En la sagrada Escritura hallamos una triple consideración sobre la obligación de hacer penitencia. Pues nadie se acerca correctamente al bautismo de Cristo, en el que se perdonan todos los pecados, sino haciendo penitencia de la vida pasada. En efecto, nadie opta por una vida nueva sin antes arrepentirse de la pasada. Que los bautizandos deben hacer penitencia es algo que hemos de probar acudiendo a la autoridad de los libros sagrados.
Cuando fue enviado el Espíritu Santo anteriormente prometido y el Señor colmó la fe en su promesa, los discípulos, una vez recibido el Espíritu Santo, se pusieron —como bien sabéis— a hablar en todas las lenguas, de forma que los presentes reconocían en ellas su propio idioma. Pasmados ante semejante prodigio, pidieron a los apóstoles consejos de vida.
Entonces Pedro les exhortó a adorar al que habían crucificado, para que, creyendo, bebieran la sangre que habían derramado persiguiendo. Habiéndoles anunciado a nuestro Señor Jesucristo y reconociendo su propio delito, prorrumpieron en llanto, para que se cumpliera en ellos lo que había predicho el profeta: Revolcábame en mi miseria, mientras tenía clavada la espina. Se revolcaron en la miseria del dolor, mientras se les clavaba la espina del pecado del recuerdo. No creían haber hecho nada malo, pues todavía la interpelante Escritura no había dicho: Mientras Pedro hablaba prorrumpieron en llanto.

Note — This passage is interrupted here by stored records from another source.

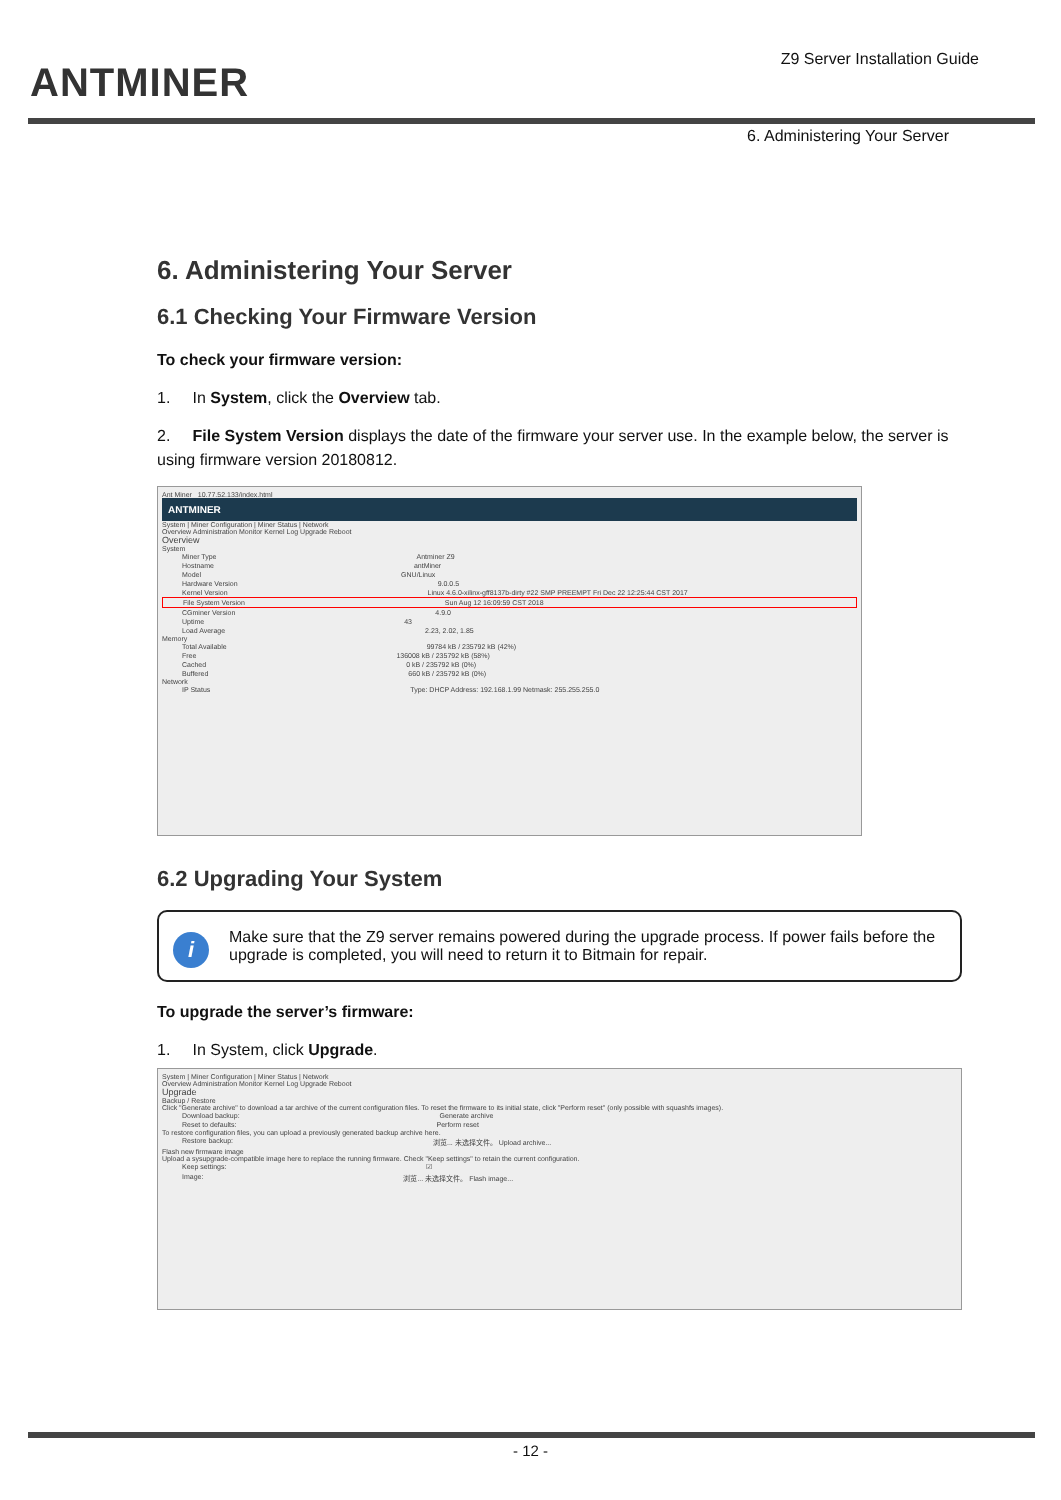ANTMINER
Z9 Server Installation Guide
6. Administering Your Server
6. Administering Your Server
6.1 Checking Your Firmware Version
To check your firmware version:
1. In System, click the Overview tab.
2. File System Version displays the date of the firmware your server use. In the example below, the server is using firmware version 20180812.
Ant Miner 10.77.52.133/index.html
ANTMINER
System | Miner Configuration | Miner Status | Network
Overview Administration Monitor Kernel Log Upgrade Reboot
Overview
System
Miner Type Antminer Z9
Hostname antMiner
Model GNU/Linux
Hardware Version 9.0.0.5
Kernel Version Linux 4.6.0-xilinx-gff8137b-dirty #22 SMP PREEMPT Fri Dec 22 12:25:44 CST 2017
File System Version Sun Aug 12 16:09:59 CST 2018
CGminer Version 4.9.0
Uptime 43
Load Average 2.23, 2.02, 1.85
Memory
Total Available 99784 kB / 235792 kB (42%)
Free 136008 kB / 235792 kB (58%)
Cached 0 kB / 235792 kB (0%)
Buffered 660 kB / 235792 kB (0%)
Network
IP Status Type: DHCP Address: 192.168.1.99 Netmask: 255.255.255.0
6.2 Upgrading Your System
i
Make sure that the Z9 server remains powered during the upgrade process. If power fails before the upgrade is completed, you will need to return it to Bitmain for repair.
To upgrade the server’s firmware:
1. In System, click Upgrade.
System | Miner Configuration | Miner Status | Network
Overview Administration Monitor Kernel Log Upgrade Reboot
Upgrade
Backup / Restore
Click "Generate archive" to download a tar archive of the current configuration files. To reset the firmware to its initial state, click "Perform reset" (only possible with squashfs images).
Download backup: Generate archive
Reset to defaults: Perform reset
To restore configuration files, you can upload a previously generated backup archive here.
Restore backup: 浏览... 未选择文件。 Upload archive...
Flash new firmware image
Upload a sysupgrade-compatible image here to replace the running firmware. Check "Keep settings" to retain the current configuration.
Keep settings: ☑
Image: 浏览... 未选择文件。 Flash image...
- 12 -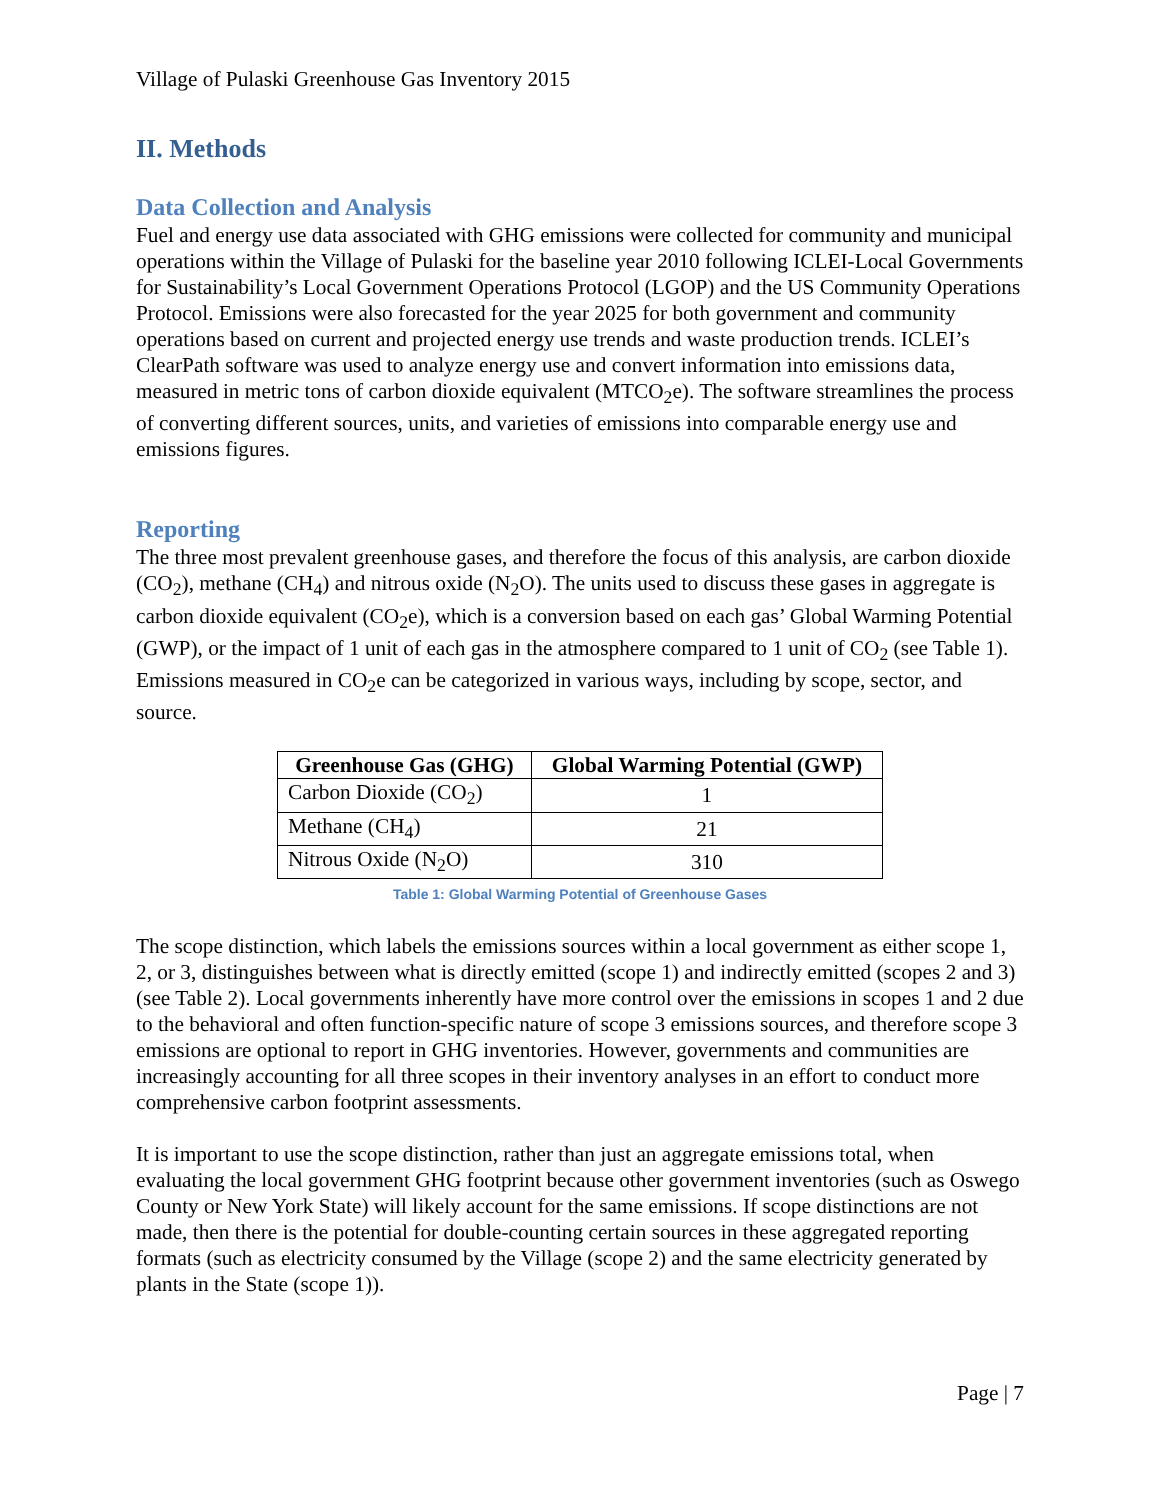Village of Pulaski Greenhouse Gas Inventory 2015
II. Methods
Data Collection and Analysis
Fuel and energy use data associated with GHG emissions were collected for community and municipal operations within the Village of Pulaski for the baseline year 2010 following ICLEI-Local Governments for Sustainability’s Local Government Operations Protocol (LGOP) and the US Community Operations Protocol. Emissions were also forecasted for the year 2025 for both government and community operations based on current and projected energy use trends and waste production trends. ICLEI’s ClearPath software was used to analyze energy use and convert information into emissions data, measured in metric tons of carbon dioxide equivalent (MTCO<sub>2</sub>e). The software streamlines the process of converting different sources, units, and varieties of emissions into comparable energy use and emissions figures.
Reporting
The three most prevalent greenhouse gases, and therefore the focus of this analysis, are carbon dioxide (CO<sub>2</sub>), methane (CH<sub>4</sub>) and nitrous oxide (N<sub>2</sub>O). The units used to discuss these gases in aggregate is carbon dioxide equivalent (CO<sub>2</sub>e), which is a conversion based on each gas’ Global Warming Potential (GWP), or the impact of 1 unit of each gas in the atmosphere compared to 1 unit of CO<sub>2</sub> (see Table 1). Emissions measured in CO<sub>2</sub>e can be categorized in various ways, including by scope, sector, and source.
| Greenhouse Gas (GHG) | Global Warming Potential (GWP) |
| --- | --- |
| Carbon Dioxide (CO<sub>2</sub>) | 1 |
| Methane (CH<sub>4</sub>) | 21 |
| Nitrous Oxide (N<sub>2</sub>O) | 310 |
Table 1: Global Warming Potential of Greenhouse Gases
The scope distinction, which labels the emissions sources within a local government as either scope 1, 2, or 3, distinguishes between what is directly emitted (scope 1) and indirectly emitted (scopes 2 and 3) (see Table 2). Local governments inherently have more control over the emissions in scopes 1 and 2 due to the behavioral and often function-specific nature of scope 3 emissions sources, and therefore scope 3 emissions are optional to report in GHG inventories. However, governments and communities are increasingly accounting for all three scopes in their inventory analyses in an effort to conduct more comprehensive carbon footprint assessments.
It is important to use the scope distinction, rather than just an aggregate emissions total, when evaluating the local government GHG footprint because other government inventories (such as Oswego County or New York State) will likely account for the same emissions. If scope distinctions are not made, then there is the potential for double-counting certain sources in these aggregated reporting formats (such as electricity consumed by the Village (scope 2) and the same electricity generated by plants in the State (scope 1)).
Page | 7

Cuando, compungidos por la espina del recuerdo, preguntaron a los apóstoles: ¿Qué tenemos que hacer? Pedro les contestó: Convertíos y bautizaos todos en nombre de Jesucristo, para que se os perdonen los pecados. Esta es la primera consideración de la penitencia, típica de los competentes y de los que anhelan llegar al bautismo.
Existe otra: la de cada día. ¿Cuál es su campo de acción? No encuentro medio mejor para indicarlo, que acudir a la oración cotidiana, con la que el Señor nos enseñó a orar, nos manifestó qué es lo que hemos de decir al Padre, y en la que hallamos estas palabras: Perdónanos nuestras deudas, así como nosotros perdonamos a nuestros deudores.
Existe otro tipo de penitencia más grave y doloroso, al que son llamados en la Iglesia los técnicamente denominados penitentes, apartados hasta de la participación del sacramento del altar, por miedo a que recibiéndolo indignamente, se coman y beban su propia condenación. La herida es grave: adulterio quizá, tal vez un homicidio, posiblemente algún sacrilegio: la cosa es grave, grave la herida, herida letal, mortífera; pero el médico es omnipotente.